REQUIRED WORK
The output is the lines below from the one with "[442,179,498,189] commits ->" through the one with "[117,532,153,545] Bring ->", both included, printed exactly and with no other line.

DATA SHOWN
****

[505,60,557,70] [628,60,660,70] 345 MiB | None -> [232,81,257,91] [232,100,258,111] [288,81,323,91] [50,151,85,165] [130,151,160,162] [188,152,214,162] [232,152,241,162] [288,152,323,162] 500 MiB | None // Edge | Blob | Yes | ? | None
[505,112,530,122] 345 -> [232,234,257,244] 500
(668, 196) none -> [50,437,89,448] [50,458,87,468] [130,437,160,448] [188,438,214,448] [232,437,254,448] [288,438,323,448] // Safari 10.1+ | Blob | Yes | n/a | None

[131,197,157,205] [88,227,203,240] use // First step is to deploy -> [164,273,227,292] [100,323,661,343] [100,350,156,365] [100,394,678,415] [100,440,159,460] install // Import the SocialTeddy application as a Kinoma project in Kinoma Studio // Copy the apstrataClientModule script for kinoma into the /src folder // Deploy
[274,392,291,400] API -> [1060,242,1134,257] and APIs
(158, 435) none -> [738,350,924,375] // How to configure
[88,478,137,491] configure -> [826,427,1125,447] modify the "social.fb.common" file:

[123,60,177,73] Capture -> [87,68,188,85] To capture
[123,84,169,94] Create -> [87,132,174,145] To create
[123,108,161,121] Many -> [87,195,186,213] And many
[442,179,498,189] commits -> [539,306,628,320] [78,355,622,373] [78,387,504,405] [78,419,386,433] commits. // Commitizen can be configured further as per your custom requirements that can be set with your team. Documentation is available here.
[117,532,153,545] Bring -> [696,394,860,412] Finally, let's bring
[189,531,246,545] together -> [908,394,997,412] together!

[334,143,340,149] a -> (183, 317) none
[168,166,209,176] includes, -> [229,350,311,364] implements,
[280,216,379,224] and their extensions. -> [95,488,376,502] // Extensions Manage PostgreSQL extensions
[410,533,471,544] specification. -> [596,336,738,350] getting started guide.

****

SOLVED PROBLEM
[442,179,498,189] commits -> [539,306,628,320] [78,355,622,373] [78,387,504,405] [78,419,386,433] commits. // Commitizen can be configured further as per your custom requirements that can be set with your team. Documentation is available here.
[117,532,153,545] Bring -> [696,394,860,412] Finally, let's bring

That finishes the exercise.